[Given request] Put each line of the material below into a JSON list of strings, one string per line, skipping blank lines. Leave out the picture lines.

====== Excerpted records

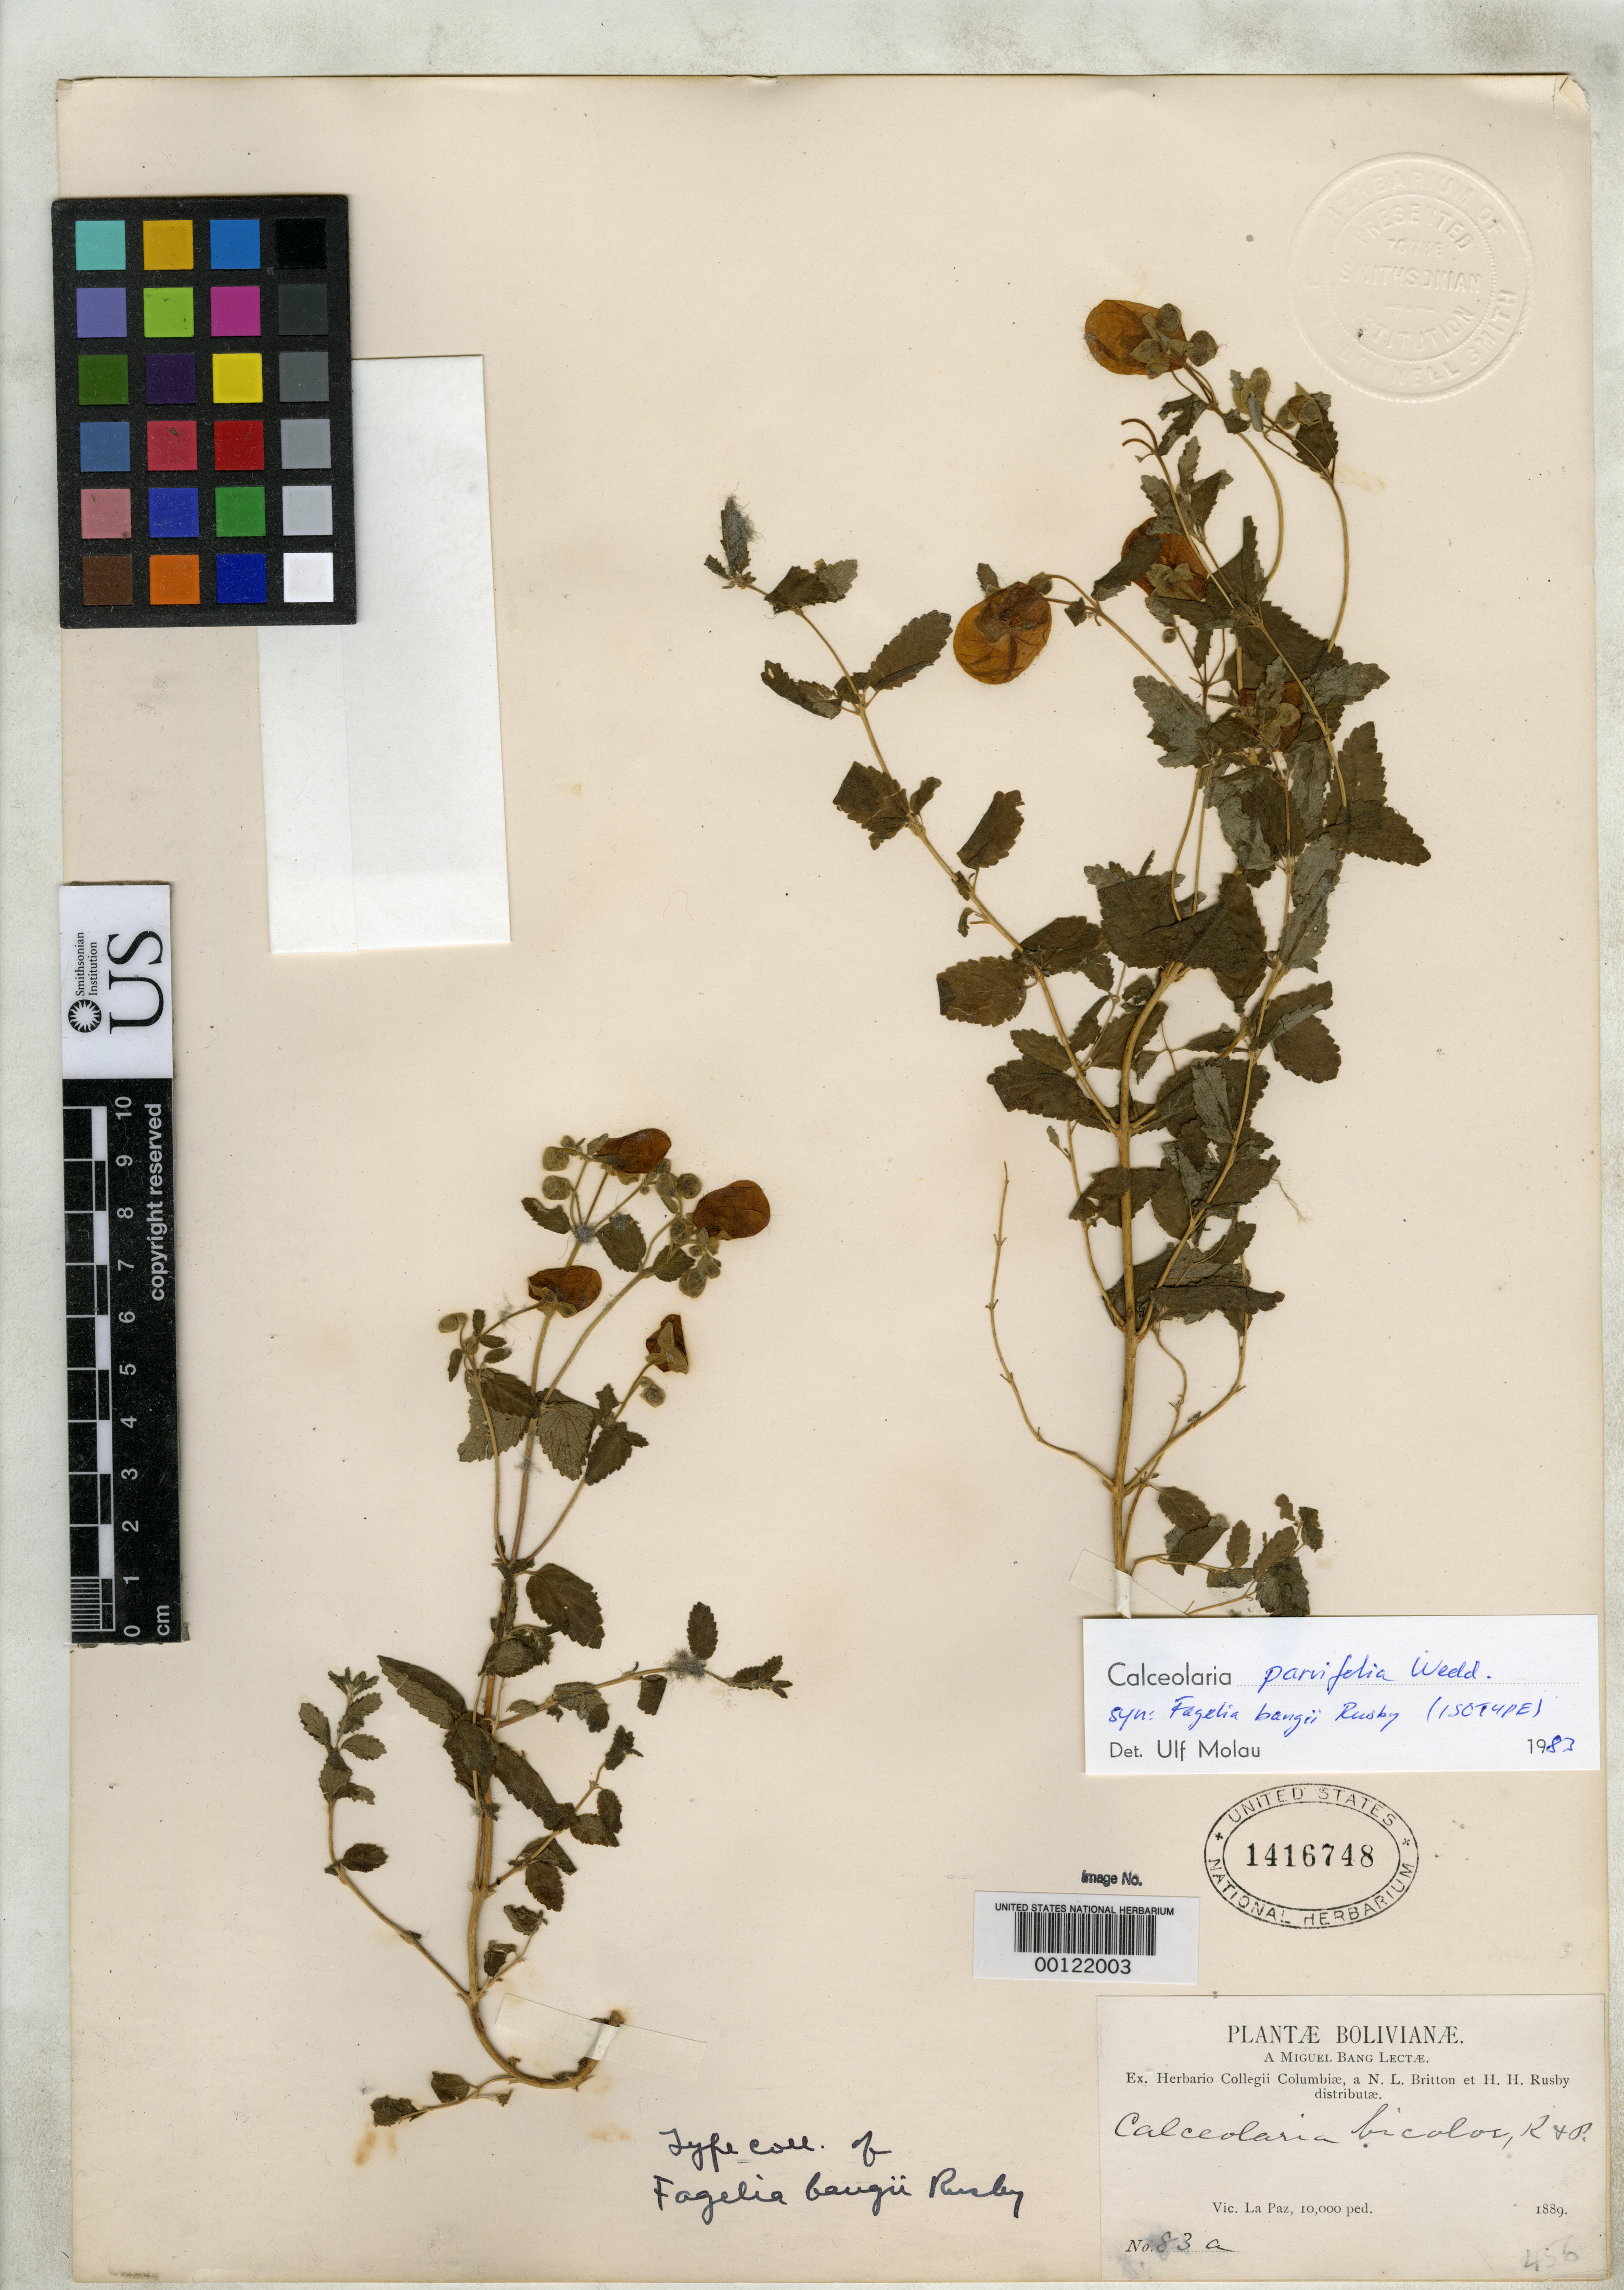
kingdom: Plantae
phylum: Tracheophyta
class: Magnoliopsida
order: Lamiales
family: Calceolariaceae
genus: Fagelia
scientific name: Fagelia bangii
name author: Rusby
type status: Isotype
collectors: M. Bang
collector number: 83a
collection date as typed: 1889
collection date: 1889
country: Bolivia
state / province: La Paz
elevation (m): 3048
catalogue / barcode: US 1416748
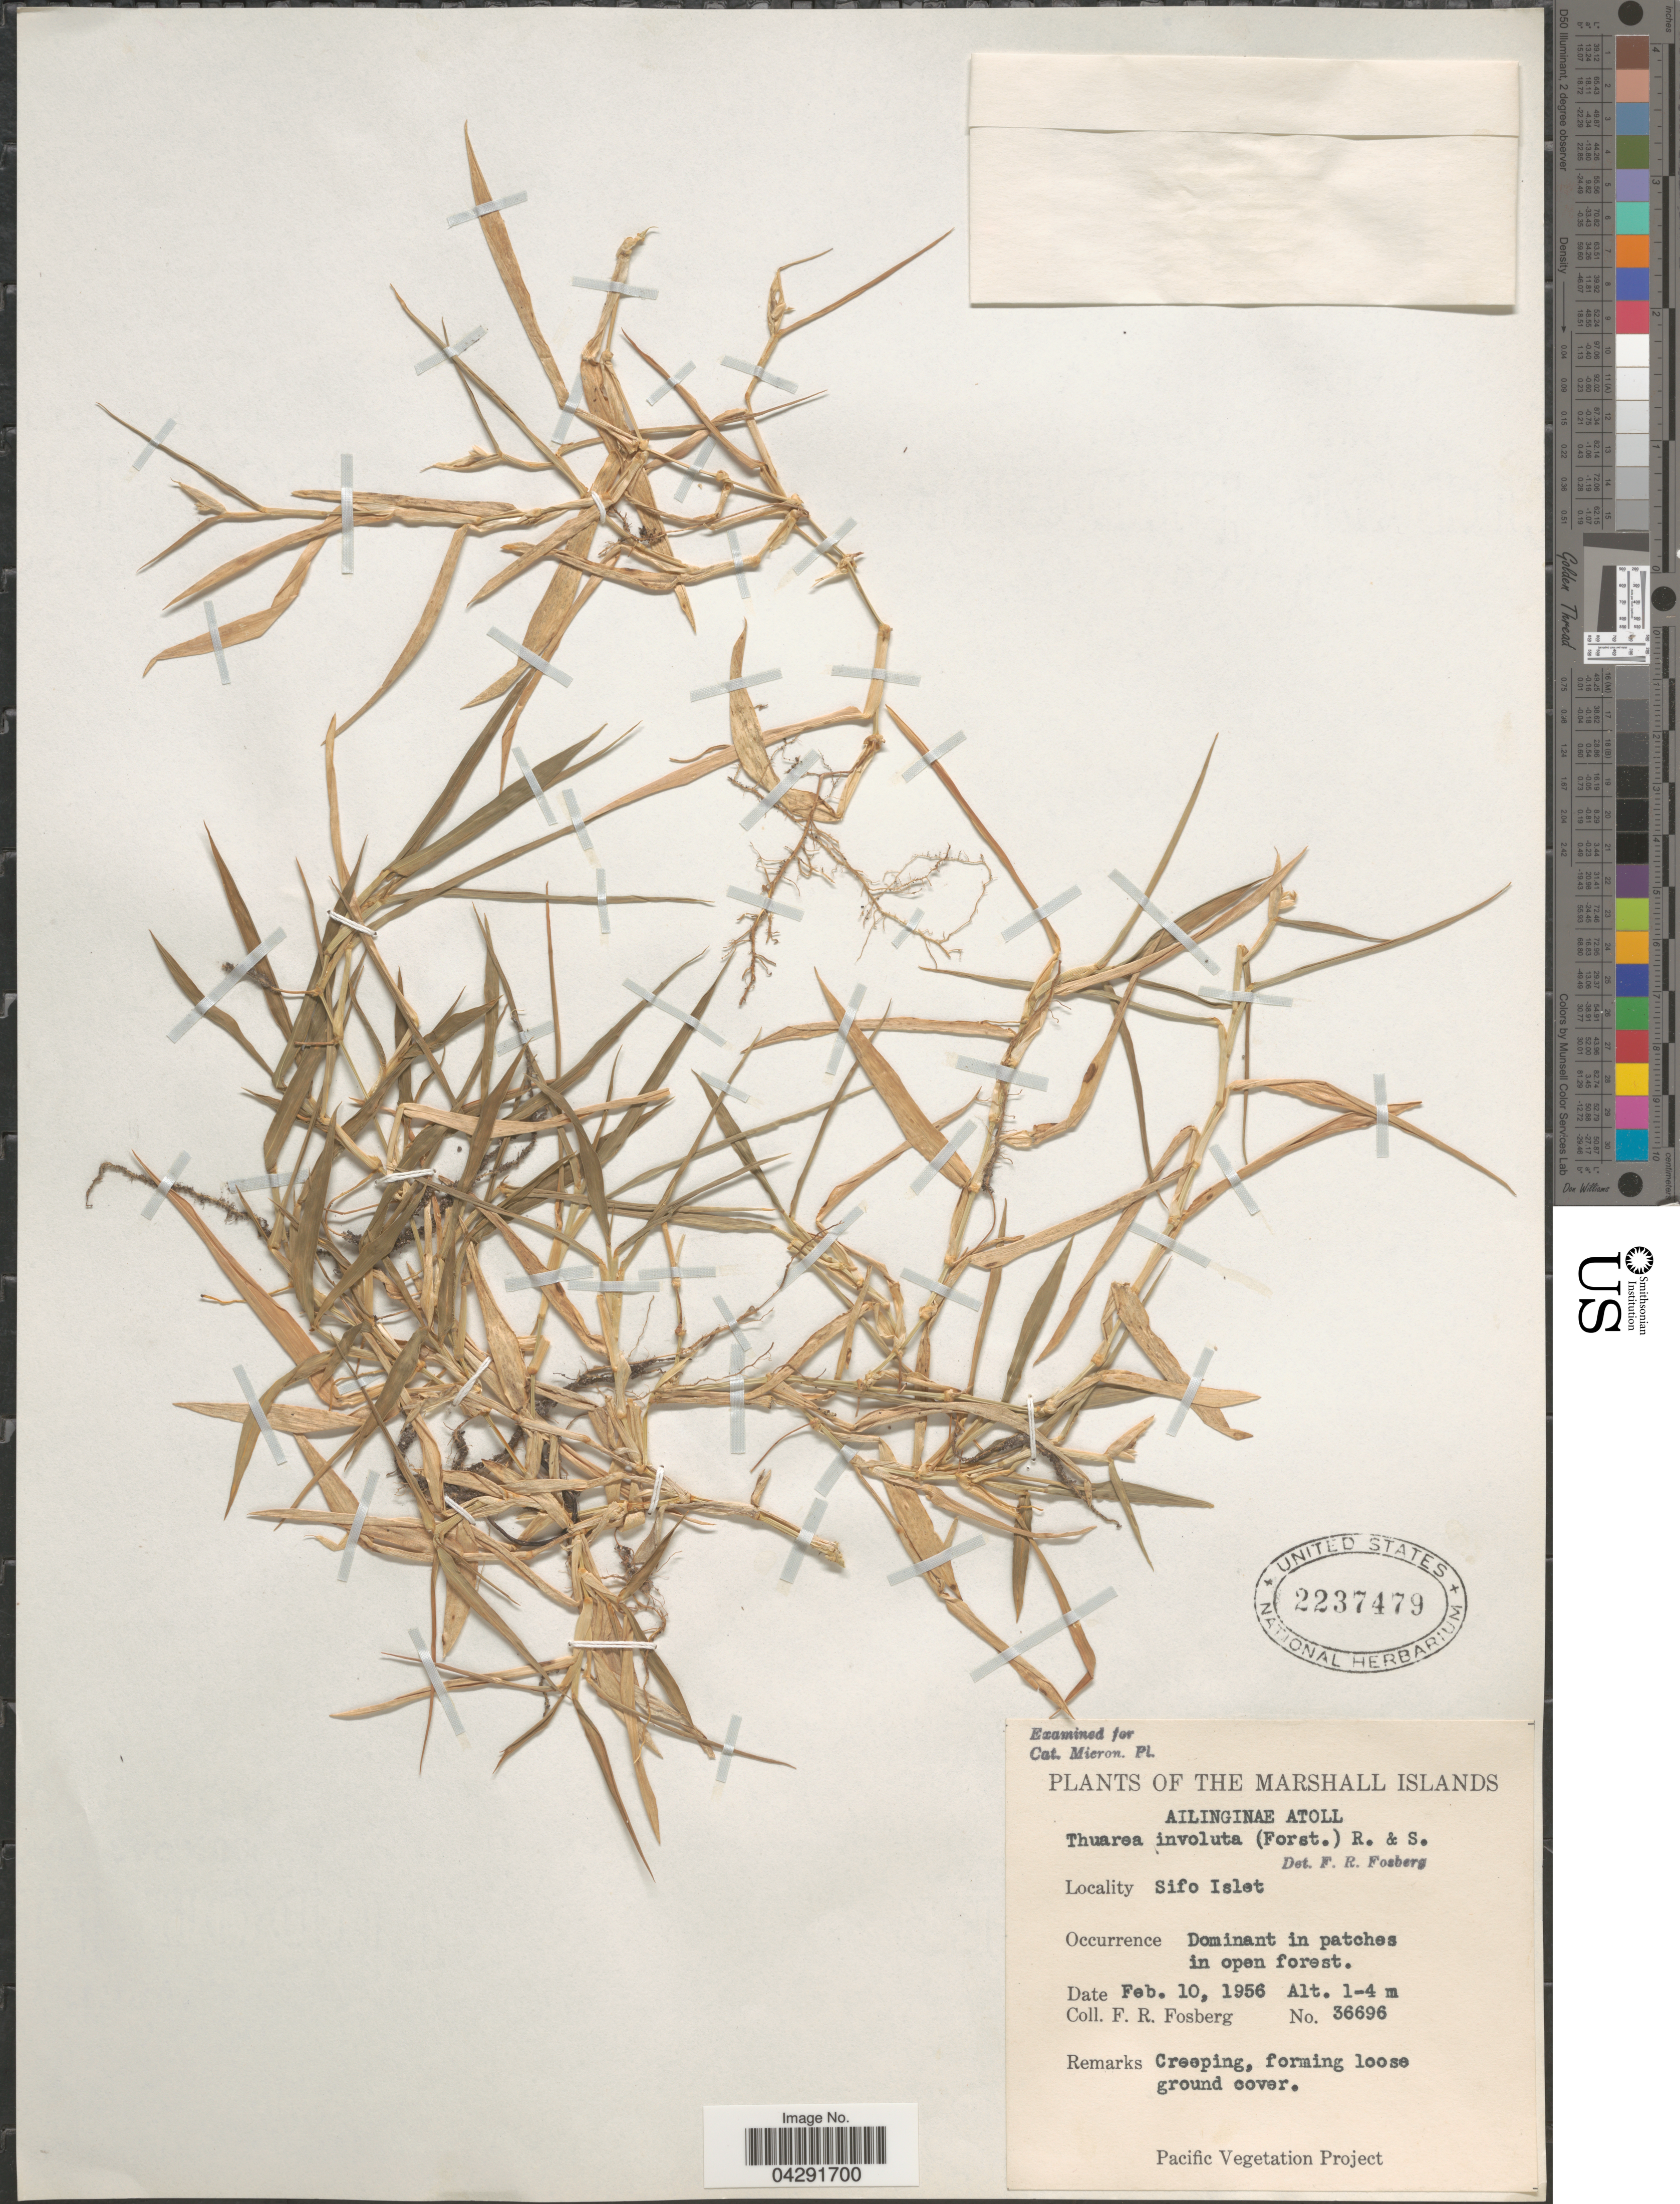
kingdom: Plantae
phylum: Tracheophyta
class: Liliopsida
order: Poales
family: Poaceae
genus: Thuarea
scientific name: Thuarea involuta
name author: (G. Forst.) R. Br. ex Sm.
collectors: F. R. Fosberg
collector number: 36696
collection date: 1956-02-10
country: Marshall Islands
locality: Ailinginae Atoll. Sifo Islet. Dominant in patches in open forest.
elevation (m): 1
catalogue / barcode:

============

[Answer to the problem]
[
  "kingdom: Plantae",
  "phylum: Tracheophyta",
  "class: Magnoliopsida",
  "order: Lamiales",
  "family: Calceolariaceae",
  "genus: Fagelia",
  "scientific name: Fagelia bangii",
  "name author: Rusby",
  "type status: Isotype",
  "collectors: M. Bang",
  "collector number: 83a",
  "collection date as typed: 1889",
  "collection date: 1889",
  "country: Bolivia",
  "state / province: La Paz",
  "elevation (m): 3048",
  "catalogue / barcode: US 1416748",
  "kingdom: Plantae",
  "phylum: Tracheophyta",
  "class: Liliopsida",
  "order: Poales",
  "family: Poaceae",
  "genus: Thuarea",
  "scientific name: Thuarea involuta",
  "name author: (G. Forst.) R. Br. ex Sm.",
  "collectors: F. R. Fosberg",
  "collector number: 36696",
  "collection date: 1956-02-10",
  "country: Marshall Islands",
  "locality: Ailinginae Atoll. Sifo Islet. Dominant in patches in open forest.",
  "elevation (m): 1",
  "catalogue / barcode:"
]